Task objective –
Go over the records and copy every line with the string "acceder".

Top of Records for this task

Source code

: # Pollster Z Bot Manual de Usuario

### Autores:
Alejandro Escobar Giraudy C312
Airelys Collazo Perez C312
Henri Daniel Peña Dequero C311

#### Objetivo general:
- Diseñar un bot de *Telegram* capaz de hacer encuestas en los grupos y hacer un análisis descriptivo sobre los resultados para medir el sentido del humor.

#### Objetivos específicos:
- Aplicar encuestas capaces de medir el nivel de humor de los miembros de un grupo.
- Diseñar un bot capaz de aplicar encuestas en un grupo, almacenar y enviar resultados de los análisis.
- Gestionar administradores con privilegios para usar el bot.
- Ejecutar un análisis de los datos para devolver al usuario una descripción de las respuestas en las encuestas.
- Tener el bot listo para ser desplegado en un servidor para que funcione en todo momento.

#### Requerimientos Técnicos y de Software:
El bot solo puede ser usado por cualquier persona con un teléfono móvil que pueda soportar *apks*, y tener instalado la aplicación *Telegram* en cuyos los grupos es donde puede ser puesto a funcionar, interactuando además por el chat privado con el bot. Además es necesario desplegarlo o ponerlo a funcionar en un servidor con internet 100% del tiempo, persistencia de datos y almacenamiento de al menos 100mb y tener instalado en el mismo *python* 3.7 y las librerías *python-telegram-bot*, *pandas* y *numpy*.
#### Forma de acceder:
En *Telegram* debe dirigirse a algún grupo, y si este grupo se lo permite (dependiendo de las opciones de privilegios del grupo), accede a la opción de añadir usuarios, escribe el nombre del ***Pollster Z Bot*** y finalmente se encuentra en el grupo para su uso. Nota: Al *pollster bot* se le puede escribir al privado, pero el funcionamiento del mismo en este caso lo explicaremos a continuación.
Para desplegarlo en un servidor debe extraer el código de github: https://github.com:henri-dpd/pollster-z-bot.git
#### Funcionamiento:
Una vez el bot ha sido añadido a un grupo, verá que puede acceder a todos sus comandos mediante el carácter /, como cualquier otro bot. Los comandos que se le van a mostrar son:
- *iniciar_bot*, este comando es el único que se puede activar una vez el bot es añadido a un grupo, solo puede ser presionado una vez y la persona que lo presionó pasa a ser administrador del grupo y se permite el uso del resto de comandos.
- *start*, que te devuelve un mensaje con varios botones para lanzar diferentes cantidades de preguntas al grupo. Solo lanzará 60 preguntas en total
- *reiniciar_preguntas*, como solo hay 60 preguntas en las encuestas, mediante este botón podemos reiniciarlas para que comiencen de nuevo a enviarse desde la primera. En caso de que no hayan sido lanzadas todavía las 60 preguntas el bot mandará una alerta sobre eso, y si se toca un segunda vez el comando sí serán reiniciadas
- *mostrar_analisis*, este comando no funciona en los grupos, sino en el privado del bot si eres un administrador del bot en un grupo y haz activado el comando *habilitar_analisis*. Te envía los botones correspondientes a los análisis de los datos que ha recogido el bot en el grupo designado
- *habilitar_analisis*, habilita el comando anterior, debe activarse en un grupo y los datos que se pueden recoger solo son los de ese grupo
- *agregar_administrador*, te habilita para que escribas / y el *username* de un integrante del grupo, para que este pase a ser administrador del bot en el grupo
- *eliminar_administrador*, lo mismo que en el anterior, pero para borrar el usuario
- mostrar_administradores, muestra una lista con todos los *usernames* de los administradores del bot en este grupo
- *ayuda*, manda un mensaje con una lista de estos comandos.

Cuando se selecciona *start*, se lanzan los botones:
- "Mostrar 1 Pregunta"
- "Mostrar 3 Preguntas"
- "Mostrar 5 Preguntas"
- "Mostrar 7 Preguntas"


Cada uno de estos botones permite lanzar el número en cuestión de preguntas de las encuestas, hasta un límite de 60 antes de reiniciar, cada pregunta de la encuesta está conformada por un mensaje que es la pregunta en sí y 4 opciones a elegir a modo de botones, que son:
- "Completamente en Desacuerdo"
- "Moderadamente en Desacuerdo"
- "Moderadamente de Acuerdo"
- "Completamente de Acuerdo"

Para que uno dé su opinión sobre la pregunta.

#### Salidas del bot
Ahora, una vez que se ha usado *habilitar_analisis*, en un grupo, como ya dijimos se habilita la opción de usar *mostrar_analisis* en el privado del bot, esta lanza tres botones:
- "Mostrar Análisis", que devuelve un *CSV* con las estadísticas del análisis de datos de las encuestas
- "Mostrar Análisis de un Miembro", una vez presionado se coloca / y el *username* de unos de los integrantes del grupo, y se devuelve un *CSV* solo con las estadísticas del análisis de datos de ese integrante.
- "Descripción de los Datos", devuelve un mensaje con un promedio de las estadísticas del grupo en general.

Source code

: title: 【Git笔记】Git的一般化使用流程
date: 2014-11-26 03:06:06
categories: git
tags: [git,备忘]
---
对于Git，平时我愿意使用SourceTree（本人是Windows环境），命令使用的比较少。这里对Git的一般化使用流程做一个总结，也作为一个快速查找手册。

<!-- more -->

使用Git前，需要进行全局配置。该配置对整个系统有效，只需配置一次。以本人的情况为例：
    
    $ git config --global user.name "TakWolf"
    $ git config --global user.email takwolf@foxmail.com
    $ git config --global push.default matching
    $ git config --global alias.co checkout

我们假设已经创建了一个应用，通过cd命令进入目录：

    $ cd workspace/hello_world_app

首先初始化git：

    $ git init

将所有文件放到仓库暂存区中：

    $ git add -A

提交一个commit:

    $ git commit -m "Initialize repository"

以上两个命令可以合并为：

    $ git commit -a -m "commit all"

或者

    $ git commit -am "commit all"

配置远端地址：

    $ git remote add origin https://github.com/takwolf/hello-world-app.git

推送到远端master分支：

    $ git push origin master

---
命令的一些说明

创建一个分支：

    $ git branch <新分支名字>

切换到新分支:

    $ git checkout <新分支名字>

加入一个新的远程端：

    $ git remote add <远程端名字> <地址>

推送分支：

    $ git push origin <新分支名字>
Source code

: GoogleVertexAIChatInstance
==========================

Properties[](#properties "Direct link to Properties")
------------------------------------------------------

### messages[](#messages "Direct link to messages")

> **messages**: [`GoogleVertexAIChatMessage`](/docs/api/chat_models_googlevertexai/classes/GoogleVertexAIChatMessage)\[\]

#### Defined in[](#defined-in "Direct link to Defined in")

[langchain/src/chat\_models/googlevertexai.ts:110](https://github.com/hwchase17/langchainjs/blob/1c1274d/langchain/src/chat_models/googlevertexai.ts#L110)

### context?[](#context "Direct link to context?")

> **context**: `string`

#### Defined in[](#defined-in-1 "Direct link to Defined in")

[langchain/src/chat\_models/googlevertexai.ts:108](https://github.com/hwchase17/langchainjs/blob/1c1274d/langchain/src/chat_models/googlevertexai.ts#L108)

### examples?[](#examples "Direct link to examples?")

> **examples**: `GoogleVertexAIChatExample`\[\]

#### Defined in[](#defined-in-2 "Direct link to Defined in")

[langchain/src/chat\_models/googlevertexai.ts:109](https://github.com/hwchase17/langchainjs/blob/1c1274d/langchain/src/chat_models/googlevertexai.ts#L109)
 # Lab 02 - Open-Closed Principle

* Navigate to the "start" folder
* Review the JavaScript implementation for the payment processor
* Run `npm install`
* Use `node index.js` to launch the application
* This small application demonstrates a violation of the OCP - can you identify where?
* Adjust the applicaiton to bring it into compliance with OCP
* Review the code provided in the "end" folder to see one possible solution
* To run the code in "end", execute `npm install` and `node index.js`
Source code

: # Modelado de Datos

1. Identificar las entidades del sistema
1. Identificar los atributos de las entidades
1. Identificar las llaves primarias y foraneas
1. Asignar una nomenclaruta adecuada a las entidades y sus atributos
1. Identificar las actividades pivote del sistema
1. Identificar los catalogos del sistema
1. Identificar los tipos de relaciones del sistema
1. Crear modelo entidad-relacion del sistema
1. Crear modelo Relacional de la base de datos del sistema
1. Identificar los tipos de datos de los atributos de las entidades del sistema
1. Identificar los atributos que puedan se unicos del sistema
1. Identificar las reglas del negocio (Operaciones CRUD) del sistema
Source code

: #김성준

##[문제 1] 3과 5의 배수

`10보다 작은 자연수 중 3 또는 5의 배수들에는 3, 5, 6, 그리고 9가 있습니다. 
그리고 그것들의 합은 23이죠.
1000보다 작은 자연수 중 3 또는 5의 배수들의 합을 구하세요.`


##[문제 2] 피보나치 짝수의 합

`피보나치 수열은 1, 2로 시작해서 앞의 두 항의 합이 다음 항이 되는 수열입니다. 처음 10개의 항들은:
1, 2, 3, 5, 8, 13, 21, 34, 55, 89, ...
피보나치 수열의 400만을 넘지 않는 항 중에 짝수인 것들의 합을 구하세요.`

Bottom of Records for this task

Solution to this exercise –
#### Forma de acceder:
Una vez el bot ha sido añadido a un grupo, verá que puede acceder a todos sus comandos mediante el carácter /, como cualquier otro bot. Los comandos que se le van a mostrar son:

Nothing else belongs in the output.